▸ **TASK**
Pick up the passage below on measuring image encryption performance and keep writing from the point where it ends.

▸ **PASSAGE PROVIDED**
=-=-=

3. Correlation analysis The correlation of each pair of pixels can be calculated by

   $$\begin{array}{c}\hfill E(x)=\frac{1}{N}\sum _{i=1}^N{x}_i,E(y)=\frac{1}{N}\sum _{i=1}^N{y}_i;\end{array}$$ 21

   $$\begin{array}{c}\hfill cov(x,y)=\frac{{\sum }_{i=1}^N(x_i-E(x))(y_i-E(y))}{\sqrt{\sum _{i=1}^N{(x_i-E(x))}^2}\sqrt{\sum _{i=1}^N{(y_i-E(y))}^2}},\end{array}$$ 22

   where x and y are the intensity values of two adjacent pixels, and N is the total number of pixels. The correlation of adjacent pixels in diagonal direction about different encrypted images are given in Table 3, which indicates that the cascaded systems reveal better encryption performance.
4. Fixed point analysis If the gray value of pixel (i, j) in image I does not change after encryption, the pixel is a fixed point. The percentage of fixed points in image I to all pixels is called the fixed point ratio of the picture, which is defined as

   $$\begin{array}{c}\hfill BD(I,C)=\frac{{\sum }_{i=1}^M{\sum }_{i=1}^{N}f(i,j)}{\mathit{MN}}\times 100\%,\end{array}$$ 23

   where

   $$f(i,j)=\left\{\begin{array}{cc}1,\hfill & \mathrm{if}{I}_{i,j}=C_{i,j}\hfill \\ 0.\hfill & \mathrm{others}\hfill \end{array}\right)$$ 24

   The fewer the number of fixed points, the better the encryption performance. The results of fixed point ratio based on three chaotic sequences are calculated in Table 3. Hence one can see that chaotic sequences generated by ${\Gamma }_1^{\prime }$ and ${\Gamma }_2^{\prime }$ can improve the secrecy performance of encrypted images.
5. Grayscale average variety estimate Both I and C are images of size $M\ast N$ and gray level L, the average value of grayscale variation of two images is

   $$\begin{array}{c}\hfill GAVE(I,C)=\frac{{\sum }_{i=1}^M{\sum }_{i=1}^N|I_{i,j}-C_{i,j}|}{\mathit{MN}}\times 100\%.\end{array}$$ 25

   The best case should be that the image gradation average value is equal to L/2. The results of GAVE between the original image and three encrypted images are given in Table 3, it can be seen that the calculated results based on ${\Gamma }_1^{\prime }$ and ${\Gamma }_2^{\prime }$ are closer to 128 than the generalized Hénon map.

Fig. 10.

Simulation results of the proposed encryption and decryption scheme: a original image, b encrypted image, c decrypted image, d histogram of the original image, e histogram of the encrypted image, f histogram of the decrypted image

Table 3.

=-=-=

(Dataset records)
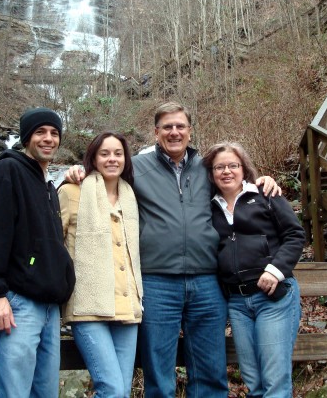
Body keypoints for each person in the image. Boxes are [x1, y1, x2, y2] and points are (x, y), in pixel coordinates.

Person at [65, 102, 281, 397]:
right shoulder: (136, 167)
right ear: (156, 132)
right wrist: (76, 171)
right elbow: (104, 173)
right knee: (159, 371)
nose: (174, 132)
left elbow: (234, 182)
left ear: (190, 131)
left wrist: (261, 180)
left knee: (210, 370)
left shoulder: (206, 167)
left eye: (180, 126)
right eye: (167, 127)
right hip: (156, 282)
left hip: (207, 280)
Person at [0, 107, 76, 398]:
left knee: (43, 393)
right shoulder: (7, 171)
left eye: (54, 133)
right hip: (16, 305)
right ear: (26, 137)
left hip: (48, 307)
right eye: (40, 132)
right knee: (11, 392)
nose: (48, 139)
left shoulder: (46, 184)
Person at [203, 141, 305, 398]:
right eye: (219, 167)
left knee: (274, 381)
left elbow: (295, 234)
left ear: (243, 168)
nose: (226, 171)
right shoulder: (207, 206)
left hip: (273, 297)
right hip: (237, 302)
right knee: (254, 381)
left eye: (232, 165)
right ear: (211, 173)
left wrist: (276, 270)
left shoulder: (265, 194)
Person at [58, 131, 143, 397]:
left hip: (127, 307)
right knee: (112, 390)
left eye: (118, 153)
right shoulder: (72, 191)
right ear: (93, 157)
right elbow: (52, 244)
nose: (112, 159)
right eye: (104, 153)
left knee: (123, 391)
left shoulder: (131, 194)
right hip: (88, 308)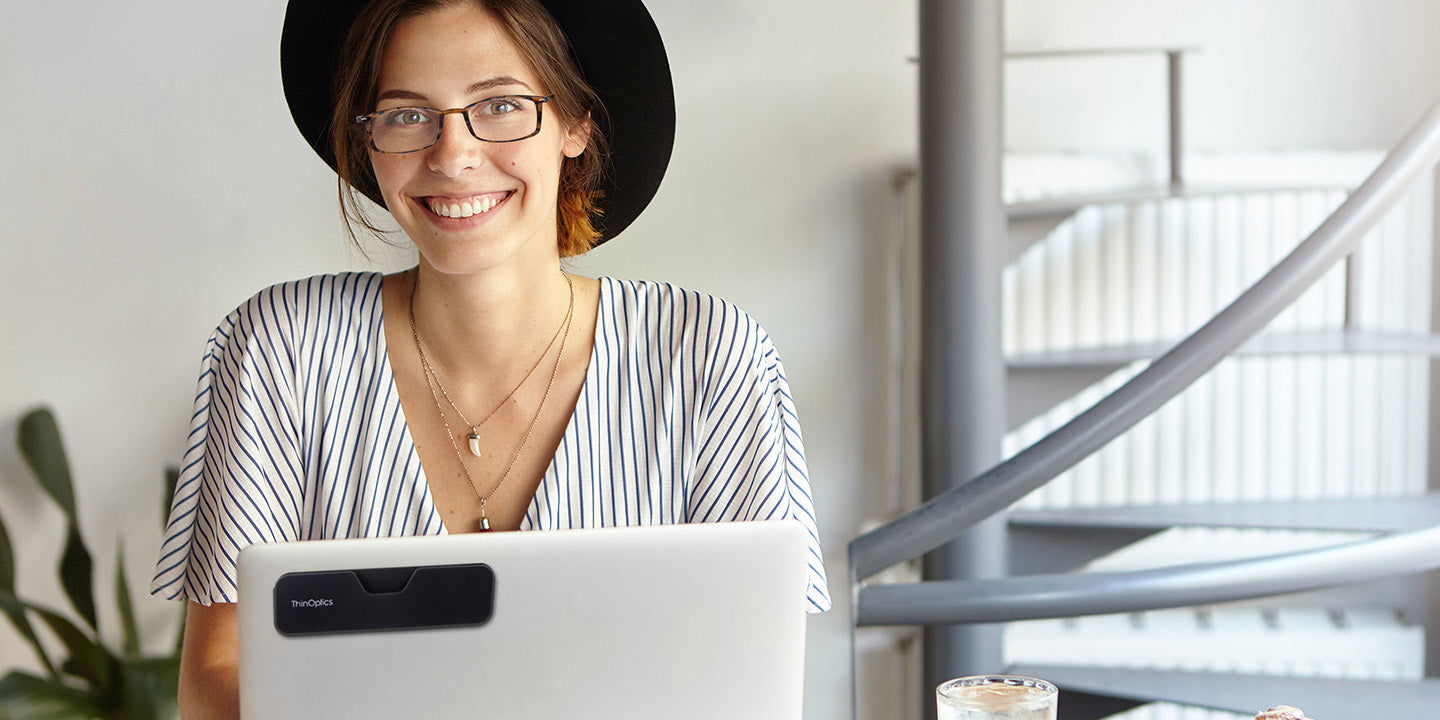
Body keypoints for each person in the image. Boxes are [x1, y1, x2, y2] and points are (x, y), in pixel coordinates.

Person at [149, 0, 830, 717]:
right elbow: (216, 676)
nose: (453, 156)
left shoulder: (710, 357)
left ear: (575, 123)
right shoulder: (279, 351)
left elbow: (753, 681)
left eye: (500, 105)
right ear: (368, 139)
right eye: (408, 114)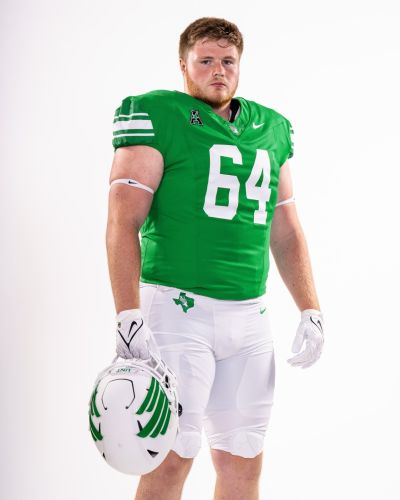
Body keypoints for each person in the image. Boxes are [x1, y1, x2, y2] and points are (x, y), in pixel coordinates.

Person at [106, 16, 324, 500]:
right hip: (177, 311)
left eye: (228, 61)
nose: (218, 70)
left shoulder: (271, 128)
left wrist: (310, 307)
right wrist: (127, 313)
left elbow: (286, 228)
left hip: (250, 318)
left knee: (243, 462)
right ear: (183, 65)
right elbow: (122, 220)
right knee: (169, 459)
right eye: (205, 60)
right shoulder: (158, 114)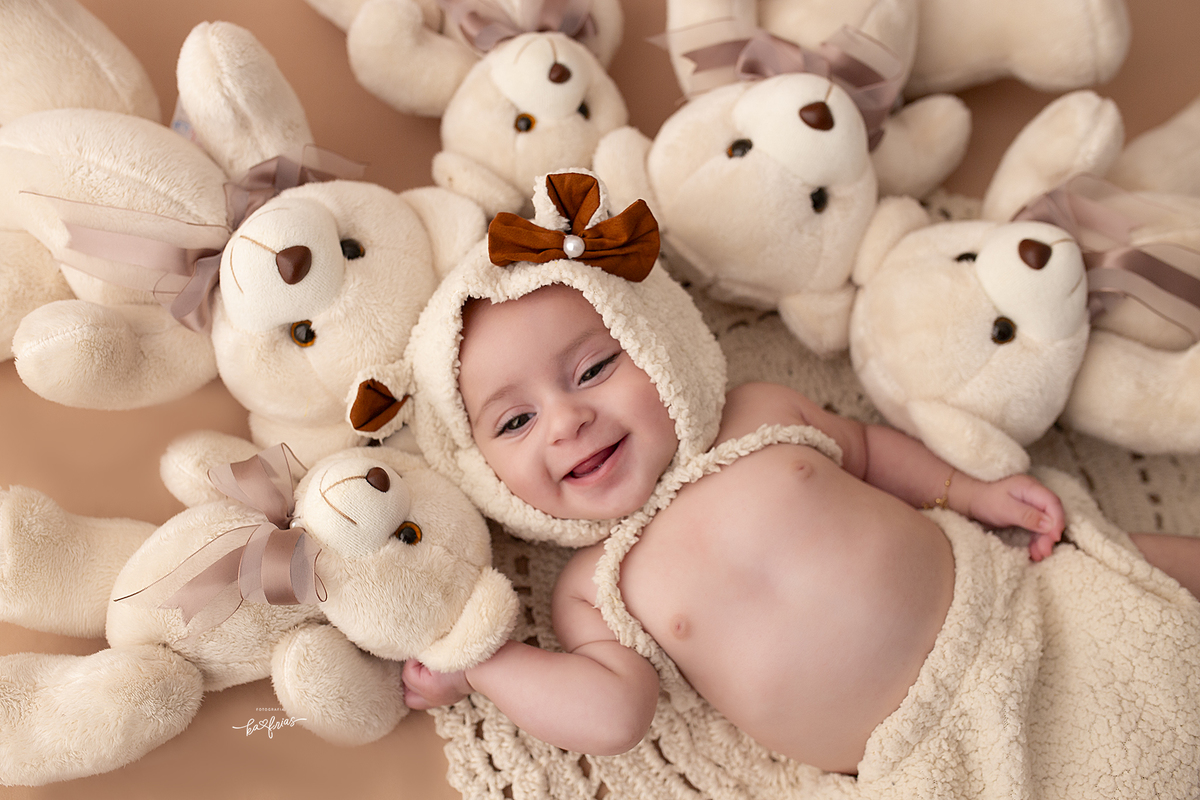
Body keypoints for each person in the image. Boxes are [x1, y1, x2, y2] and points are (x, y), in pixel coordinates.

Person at [400, 171, 1200, 795]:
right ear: (483, 477)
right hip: (920, 759)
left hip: (1011, 608)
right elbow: (612, 713)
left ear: (657, 343)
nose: (567, 420)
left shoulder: (757, 415)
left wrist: (969, 491)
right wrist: (482, 662)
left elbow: (869, 452)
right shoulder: (594, 585)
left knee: (1126, 580)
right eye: (514, 423)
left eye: (593, 368)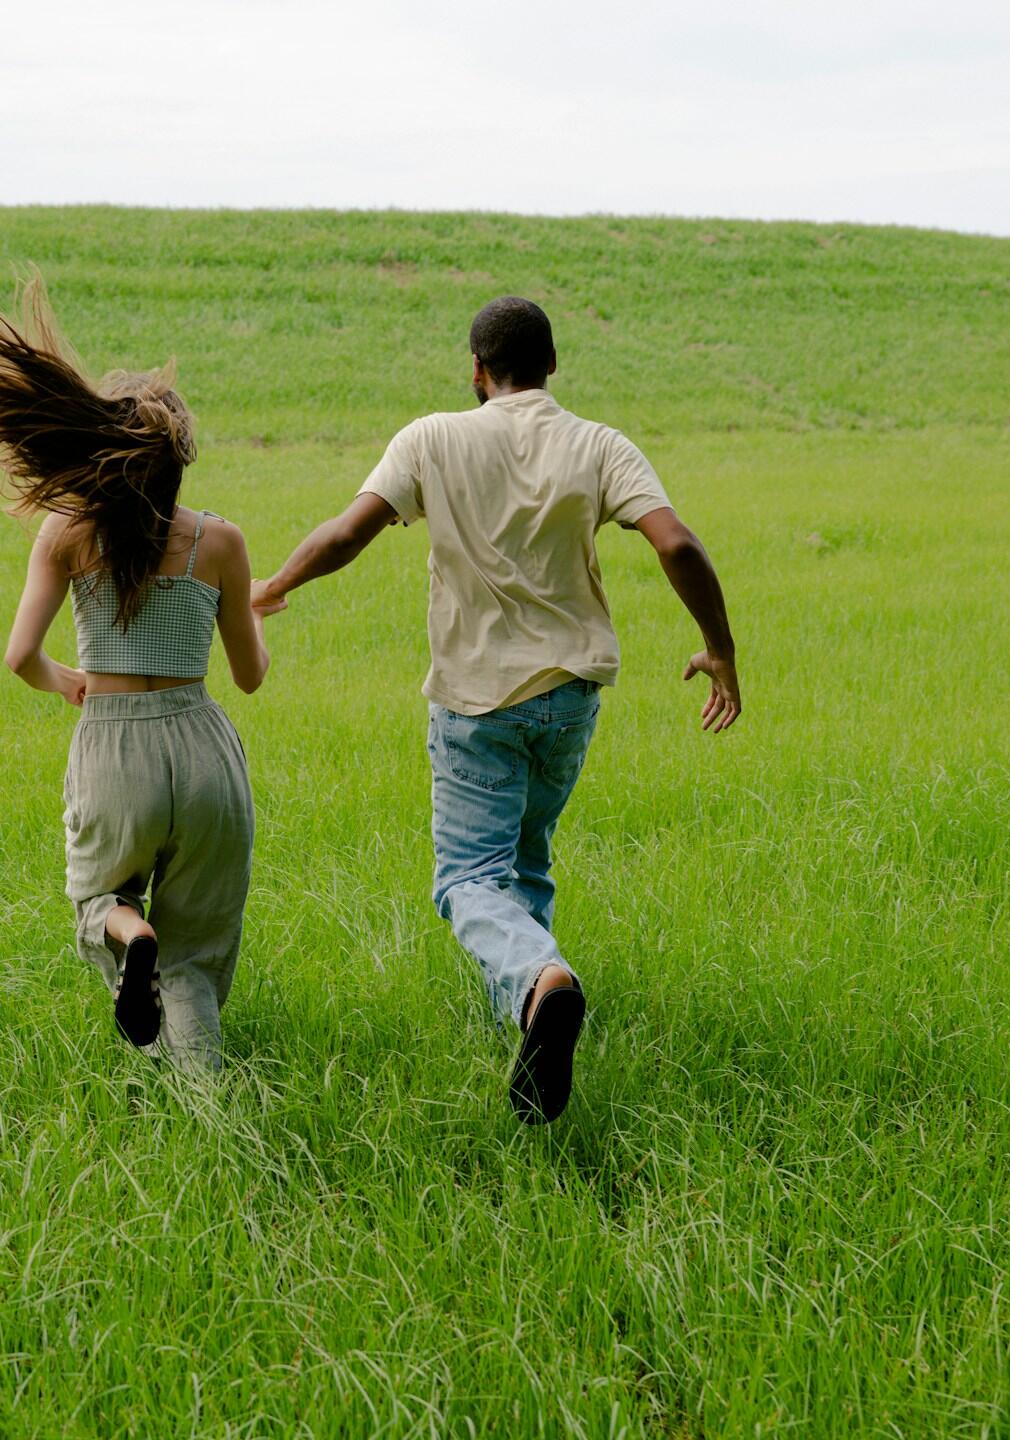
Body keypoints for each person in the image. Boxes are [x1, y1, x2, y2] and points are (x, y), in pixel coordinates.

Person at [252, 296, 739, 1122]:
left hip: (476, 701)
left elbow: (346, 534)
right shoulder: (598, 444)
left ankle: (542, 983)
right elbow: (678, 544)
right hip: (570, 699)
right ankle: (527, 1011)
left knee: (469, 879)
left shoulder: (431, 438)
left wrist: (272, 586)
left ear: (477, 371)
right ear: (552, 365)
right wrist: (720, 649)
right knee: (526, 859)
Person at [0, 277, 269, 1070]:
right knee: (199, 954)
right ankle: (214, 1120)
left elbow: (18, 657)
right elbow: (249, 676)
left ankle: (127, 931)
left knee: (96, 901)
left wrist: (67, 678)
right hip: (203, 750)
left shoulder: (64, 535)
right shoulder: (223, 543)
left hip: (112, 748)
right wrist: (243, 614)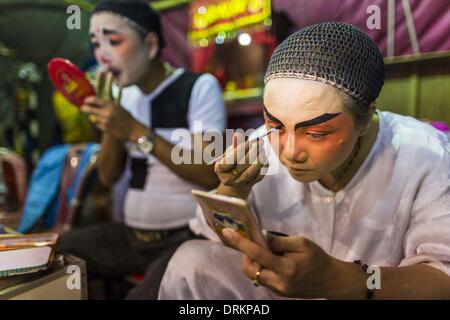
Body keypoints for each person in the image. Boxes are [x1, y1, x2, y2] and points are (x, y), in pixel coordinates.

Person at [158, 22, 450, 300]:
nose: (289, 151)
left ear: (365, 118)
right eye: (276, 125)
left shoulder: (426, 156)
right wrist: (233, 193)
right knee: (191, 259)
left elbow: (443, 277)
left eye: (316, 133)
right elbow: (216, 235)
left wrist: (342, 279)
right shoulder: (260, 145)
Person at [57, 0, 226, 299]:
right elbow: (109, 176)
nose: (101, 54)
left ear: (150, 44)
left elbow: (209, 174)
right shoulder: (126, 96)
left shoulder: (198, 88)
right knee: (55, 256)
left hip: (185, 237)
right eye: (96, 43)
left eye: (114, 40)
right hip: (130, 236)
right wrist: (111, 122)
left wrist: (136, 131)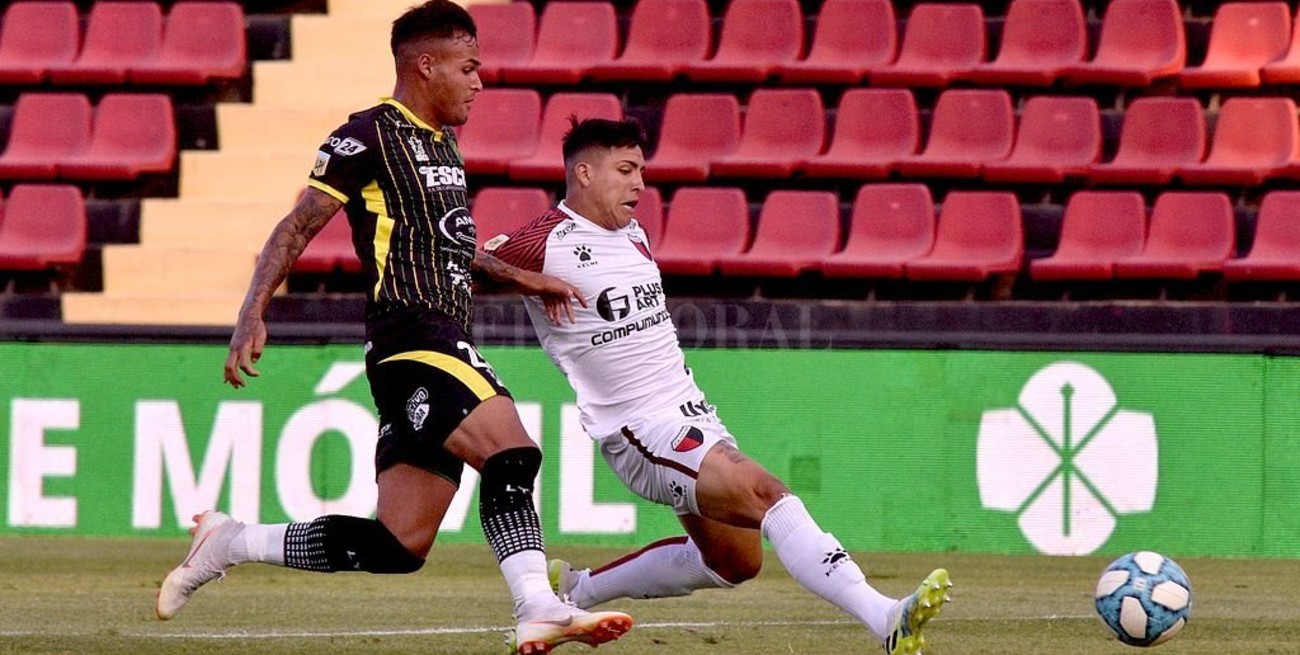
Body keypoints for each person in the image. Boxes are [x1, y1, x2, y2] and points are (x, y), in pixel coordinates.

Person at [154, 4, 634, 653]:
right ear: (426, 65)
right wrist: (250, 313)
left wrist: (522, 277)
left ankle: (230, 541)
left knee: (397, 543)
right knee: (511, 451)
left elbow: (448, 245)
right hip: (414, 337)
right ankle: (538, 605)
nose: (479, 82)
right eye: (469, 67)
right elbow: (297, 225)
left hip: (432, 341)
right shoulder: (368, 134)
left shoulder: (442, 143)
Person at [483, 117, 952, 655]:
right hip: (640, 430)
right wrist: (523, 277)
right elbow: (454, 258)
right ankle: (885, 617)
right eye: (626, 170)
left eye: (642, 171)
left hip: (691, 413)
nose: (640, 184)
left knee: (734, 562)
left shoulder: (632, 233)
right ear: (584, 173)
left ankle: (574, 590)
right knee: (769, 494)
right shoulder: (545, 240)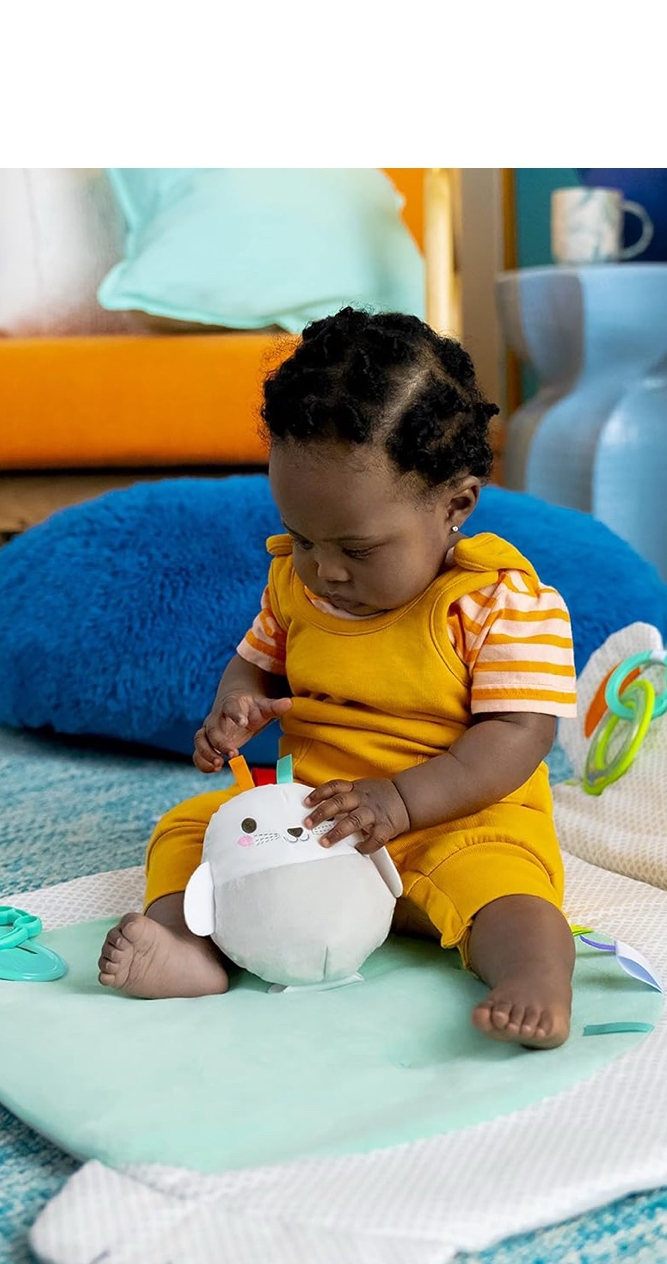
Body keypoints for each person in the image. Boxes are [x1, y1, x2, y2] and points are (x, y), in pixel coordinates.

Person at [98, 308, 579, 1047]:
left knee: (507, 887)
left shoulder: (498, 601)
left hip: (455, 819)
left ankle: (534, 978)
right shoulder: (296, 584)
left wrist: (402, 801)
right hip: (316, 819)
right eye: (302, 537)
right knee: (189, 829)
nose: (325, 569)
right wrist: (235, 707)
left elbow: (520, 733)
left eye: (358, 548)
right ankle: (185, 947)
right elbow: (254, 664)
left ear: (455, 504)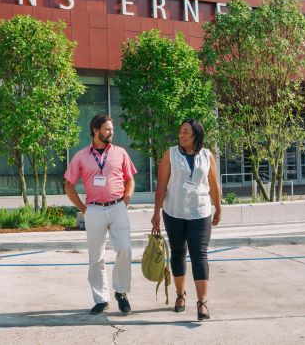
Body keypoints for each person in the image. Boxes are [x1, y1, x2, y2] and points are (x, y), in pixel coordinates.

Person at [64, 114, 137, 315]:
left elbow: (130, 179)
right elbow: (68, 186)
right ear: (95, 131)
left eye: (112, 129)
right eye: (107, 129)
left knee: (124, 249)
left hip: (117, 207)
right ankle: (101, 298)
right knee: (96, 257)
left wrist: (126, 201)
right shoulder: (81, 156)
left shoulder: (120, 153)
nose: (111, 132)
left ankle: (121, 293)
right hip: (93, 209)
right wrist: (83, 209)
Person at [151, 118, 222, 321]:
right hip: (173, 211)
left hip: (200, 212)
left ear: (196, 135)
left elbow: (214, 183)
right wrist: (156, 212)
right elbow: (162, 185)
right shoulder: (170, 154)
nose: (181, 136)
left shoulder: (207, 155)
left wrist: (218, 206)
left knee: (200, 255)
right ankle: (180, 295)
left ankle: (202, 303)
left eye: (186, 133)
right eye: (180, 131)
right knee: (178, 252)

=-=-=

▸ **WRITTEN ANSWER**
Performances analyses of image encryption

Performances analyses	3D Hénon map	${\Gamma }_1^{\prime }$	${\Gamma }_2^{\prime }$
Information entropy	7.9853	7.9856	7.9903
Correlation analysis(diagonal)	0.0245	0.0022	0.0016
Fixed point analysis	0.6109	0.6096	0.5956
GAVE	95.5351	95.6550	103.1058

Randomness test of pseudo-random number sequence

To verify the performance of the pseudo-random number generators constructed by chaotic maps ${\Gamma }_1^{\prime }$ and ${\Gamma }_2^{\prime }$, the NIST SP 800-22 statistical test suite is used with the default significance level. Results of 16 tests items for 2 Mbit number series are given in Table 4, in which all P-Values are larger than 0.01. Moreover, there are three test results larger than 0.7 for the generalized Hénon map, while six terms larger than 0.7 for ${\Gamma }_1^{\prime }$ and ${\Gamma }_2^{\prime }$ chaotic attractors. Thus, the designed pseudo-random generators have excellent randomness and are suited for encryption application.

Table 4.

The percentage of sequences passing each item of NIST test suite

Statistical tests	P value
	3D Hénon map	${\Gamma }_1^{\prime }$	${\Gamma }_2^{\prime }$
Frequency	0.554420	0.350485	0.129620
BlockFrequency	0.202268	0.739918	0.678686
CumulativeSums-Forward	0.699313	0.911413	0.719747
CumulativeSums-Reverse	0.595549	0.867692	0.616305
Runs	0.534146	0.334538	0.779188
LongestRuns	0.759756	0.171867	0.137282
Rank	0.719747	0.924076	0.759756
FFT	0.401199	0.013569	0.162606
NonOverlappingTemplate	0.153763	0.366918	0.383827
OverlappingTemplate	0.739918	0.401199	0.350485
Universal	0.401199	0.983453	0.019188
ApproximateEntropy	0.171867	0.739918	0.115387
RandomExcursions	0.327854	0.010341	0.875539
RandomExcursionsVariant	0.229900	0.386280	0.988549
Serial	0.032923	0.366918	0.816537
LinearComplexity	0.595549	0.213309	0.55442
Success Counts	16/16	16/16	16/16

The value marked in bold indicate that the result of the corresponding test item is greater than 0.7

All the above analysis demonstrate that the performances of the image encryption scheme based on cascaded chaotic maps ${\Gamma }_1^{\prime }$ and ${\Gamma }_2^{\prime }$ are better than the original generalized Hénon map. So the security of cascaded maps is improved, and they can be used for protecting image data in cyberspace.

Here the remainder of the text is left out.